The Evolution of Greek Culture and Technology
(taken from http://www.antiquemapsandprints.com/scans/p-9483.jpg)
A culture is defined by its shared set of values, norms, beliefs, and institutions. In this way, the development of technology is greatly affected by culture and the two develop amidst an interwoven relationship. Technological improvements are made to fulfill human needs and desires, thus developing as a best-fit to culture. However, these same technological improvements also have an effect on culture by reinforcing current norms and allowing new ways of life to develop. This bidirectional feedback loop can be observed in the expansion of Greece, starting from its beginnings as scattered agricultural groups to its rise as a dominant city-state.
Prior to the formation of the Greek empire, the inhabitants of the region lived as nomads. To accommodate the migratory lifestyle of these groups, technological innovations were solely designed to increase mobility (Chant, 53). Fur clothing and the harnessing of fire were developed to allow the nomads to spread into the remaining colder territories. Wheeled carts and wagons were crucial in improving transportation between campsites. The domestication of the horse along with the creation of the bridle and bit came as tremendous benefits to nomadic lifeways.
Around 7000 BC, there was a shift from the nomadic lifestyle to one that depended upon small-scale agriculture. During this agricultural revolution, humans learned to control and increase the supply of usable plant and animal resources available to them. Early technological innovations consisted of hand implements designed to make the task of harvesting less energy-consuming on the operator. Improvements made to the scythe included a longer blade to increase energy output and the use of handgrips on a straight haft handle to speed up the overall operation (White, 29). These agricultural technologies influenced the development of Greek culture by providing a much larger and dependable food supply. With a larger and more dependable food supply, the population size exploded beyond any former ceiling in the past (Cipolla, 25). Community-based life and social groups emerged when humans no longer had to spend all their time gathering sustenance. However, culture had an effect on technology as well, and the irreversible shift of Greek culture to concentrations of large populations in urban centers posed the problem of production and organization of food supplies. This pressure encouraged further technological advancements in food storage techniques, such as the creation of storage granaries, and labor-reducing machines. The most important piece of machinery was the plough, which was first intended for the Mediterranean soil but later evolved to cleave heavier soil when more agricultural fields were needed (White, 59-60). As early as the 4000 BC, the Greeks also pioneered farming techniques such as the three-crop rotation method (Cipolla, 46).
# # # # #
• Set of tasks:
**a.** According to the essay on Greek culture and technology, around what year did people shift from a nomadic lifestyle to small-scale agriculture?
**b.** Write out the passage of the essay on Greek culture and technology between "A culture is" and "a dominant city-state.", inclusive.
The rows have no connection to the essay on Greek culture and technology.

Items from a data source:
# # # # #
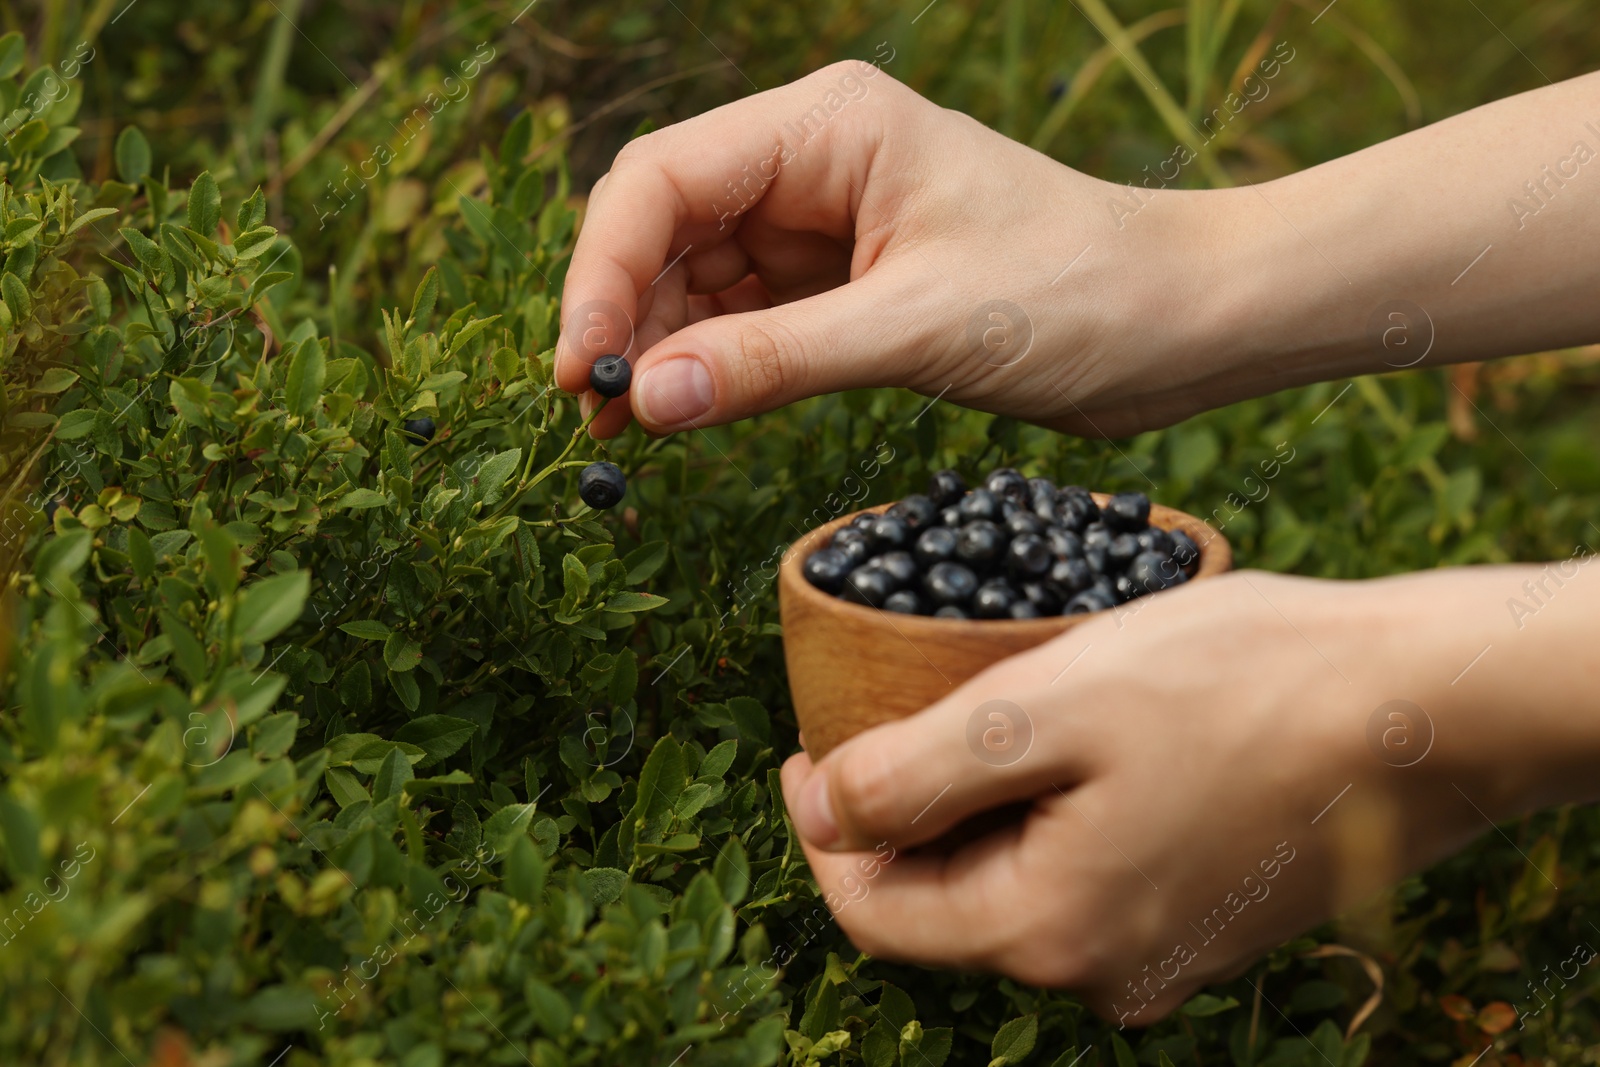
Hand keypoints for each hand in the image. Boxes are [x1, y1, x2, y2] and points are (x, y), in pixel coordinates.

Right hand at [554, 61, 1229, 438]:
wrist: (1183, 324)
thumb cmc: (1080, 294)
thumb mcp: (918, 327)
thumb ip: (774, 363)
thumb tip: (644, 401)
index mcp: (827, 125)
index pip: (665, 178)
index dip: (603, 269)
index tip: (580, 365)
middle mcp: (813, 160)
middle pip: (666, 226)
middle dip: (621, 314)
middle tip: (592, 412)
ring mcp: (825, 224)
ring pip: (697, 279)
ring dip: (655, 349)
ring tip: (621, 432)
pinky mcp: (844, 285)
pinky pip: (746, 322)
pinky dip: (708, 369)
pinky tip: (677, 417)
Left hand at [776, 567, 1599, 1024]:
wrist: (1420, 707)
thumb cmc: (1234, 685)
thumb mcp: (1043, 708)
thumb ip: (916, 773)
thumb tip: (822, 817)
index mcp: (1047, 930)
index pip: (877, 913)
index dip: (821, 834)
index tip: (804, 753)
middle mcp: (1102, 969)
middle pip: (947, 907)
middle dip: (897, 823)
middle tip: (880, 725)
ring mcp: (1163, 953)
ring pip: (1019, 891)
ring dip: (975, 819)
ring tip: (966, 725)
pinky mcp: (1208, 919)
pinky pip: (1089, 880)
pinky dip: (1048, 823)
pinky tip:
# # # # #
• Response list:
**a.** Around 7000 BC.

**b.**
A culture is defined by its shared set of values, norms, beliefs, and institutions. In this way, the development of technology is greatly affected by culture and the two develop amidst an interwoven relationship. Technological improvements are made to fulfill human needs and desires, thus developing as a best-fit to culture. However, these same technological improvements also have an effect on culture by reinforcing current norms and allowing new ways of life to develop. This bidirectional feedback loop can be observed in the expansion of Greece, starting from its beginnings as scattered agricultural groups to its rise as a dominant city-state.